Description of the task =>
For this item, repeat the material exactly while omitting its pictures.

-------

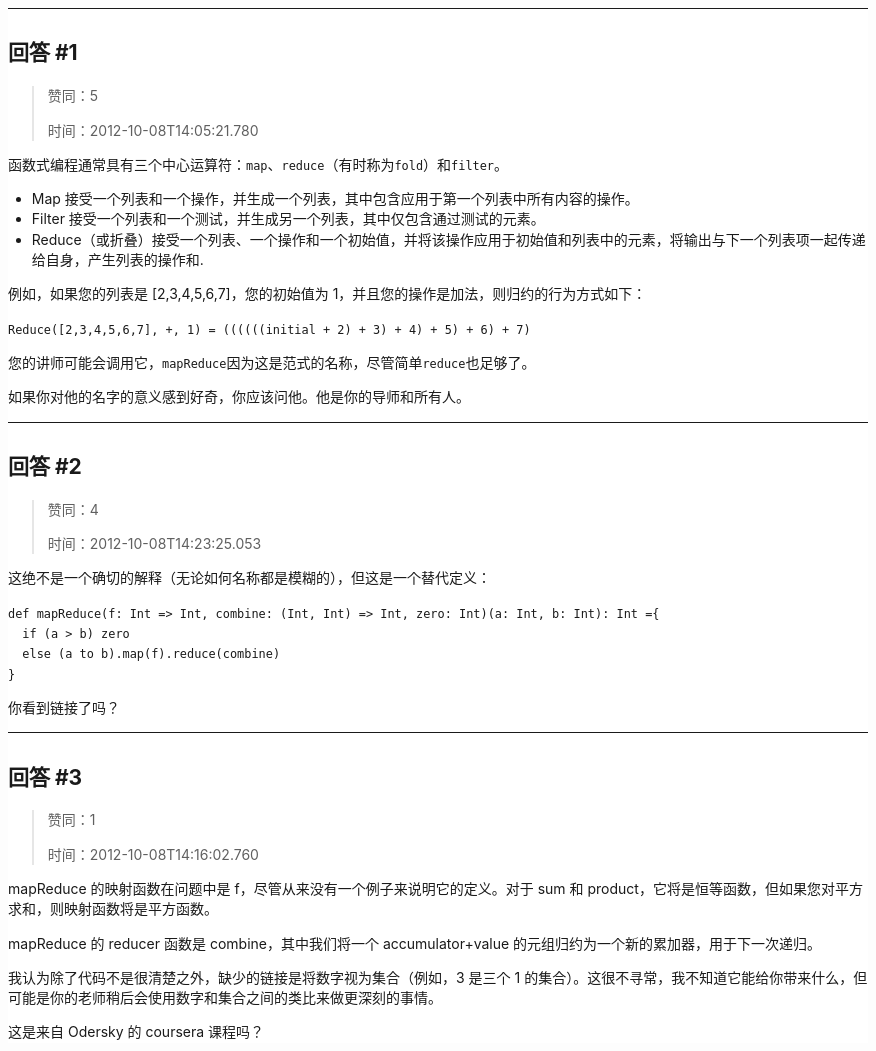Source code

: * * *

## 回答 #1

> 赞同：5
> 
> 时间：2012-10-08T14:05:21.780

函数式编程通常具有三个中心运算符：`map`、`reduce`（有时称为`fold`）和`filter`。

*   Map 接受一个列表和一个操作，并生成一个列表，其中包含应用于第一个列表中所有内容的操作。
*   Filter 接受一个列表和一个测试，并生成另一个列表，其中仅包含通过测试的元素。
*   Reduce（或折叠）接受一个列表、一个操作和一个初始值，并将该操作应用于初始值和列表中的元素，将输出与下一个列表项一起传递给自身，产生列表的操作和.

例如，如果您的列表是 [2,3,4,5,6,7]，您的初始值为 1，并且您的操作是加法，则归约的行为方式如下：

```
Reduce([2,3,4,5,6,7], +, 1) = ((((((initial + 2) + 3) + 4) + 5) + 6) + 7) 
```

您的讲师可能会调用它，`mapReduce`因为这是范式的名称，尽管简单`reduce`也足够了。

如果你对他的名字的意义感到好奇，你应该问他。他是你的导师和所有人。

* * *

## 回答 #2

> 赞同：4
> 
> 时间：2012-10-08T14:23:25.053

这绝不是一个确切的解释（无论如何名称都是模糊的），但这是一个替代定义：

```
def mapReduce(f: Int => Int, combine: (Int, Int) => Int, zero: Int)(a: Int, b: Int): Int ={
  if (a > b) zero
  else (a to b).map(f).reduce(combine)
} 
```

你看到链接了吗？

* * *

## 回答 #3

> 赞同：1
> 
> 时间：2012-10-08T14:16:02.760

mapReduce 的映射函数在问题中是 f，尽管从来没有一个例子来说明它的定义。对于 sum 和 product，它将是恒等函数，但如果您对平方求和，则映射函数将是平方函数。

mapReduce 的 reducer 函数是 combine，其中我们将一个 accumulator+value 的元组归约为一个新的累加器，用于下一次递归。

我认为除了代码不是很清楚之外，缺少的链接是将数字视为集合（例如，3 是三个 1 的集合）。这很不寻常，我不知道它能给你带来什么，但可能是你的老师稍后会使用数字和集合之间的类比来做更深刻的事情。

这是来自 Odersky 的 coursera 课程吗？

-------

Solved exercise =>
Source code

: * * *

## 回答 #1

> 赞同：5
> 
> 时间：2012-10-08T14:05:21.780

函数式编程通常具有三个中心运算符：`map`、`reduce`（有时称为`fold`）和`filter`。

*   Map 接受一个列表和一个操作，并生成一个列表，其中包含应用于第一个列表中所有内容的操作。
*   Filter 接受一个列表和一个测试，并生成另一个列表，其中仅包含通过测试的元素。
*   Reduce（或折叠）接受一个列表、一个操作和一个初始值，并将该操作应用于初始值和列表中的元素，将输出与下一个列表项一起传递给自身，产生列表的操作和.

例如，如果您的列表是 [2,3,4,5,6,7]，您的初始值为 1，并且您的操作是加法，则归约的行为方式如下：

```
Reduce([2,3,4,5,6,7], +, 1) = ((((((initial + 2) + 3) + 4) + 5) + 6) + 7) 
```

您的讲师可能会调用它，`mapReduce`因为这是范式的名称，尽管简单`reduce`也足够了。

如果你对他的名字的意义感到好奇，你应该问他。他是你的导师和所有人。

* * *

## 回答 #2

> 赞同：4
> 
> 时间：2012-10-08T14:23:25.053

这绝不是一个确切的解释（无论如何名称都是模糊的），但这是一个替代定义：

```
def mapReduce(f: Int => Int, combine: (Int, Int) => Int, zero: Int)(a: Int, b: Int): Int ={
  if (a > b) zero
  else (a to b).map(f).reduce(combine)
} 
```

你看到链接了吗？

* * *

## 回答 #3

> 赞同：1
> 
> 时间：2012-10-08T14:16:02.760

mapReduce 的映射函数在问题中是 f，尽管从来没有一个例子来说明它的定义。对于 sum 和 product，它将是恒等函数，但如果您对平方求和，则映射函数将是平方函数。

mapReduce 的 reducer 函数是 combine，其中我们将一个 accumulator+value 的元组归约为一个新的累加器，用于下一次递归。

我认为除了代码不是很清楚之外，缺少的链接是将数字视为集合（例如，3 是三个 1 的集合）。这很不寻常，我不知道它能给你带来什么，但可能是你的老师稍后会使用数字和集合之间的类比来做更深刻的事情。

这是来自 Odersky 的 coursera 课程吗？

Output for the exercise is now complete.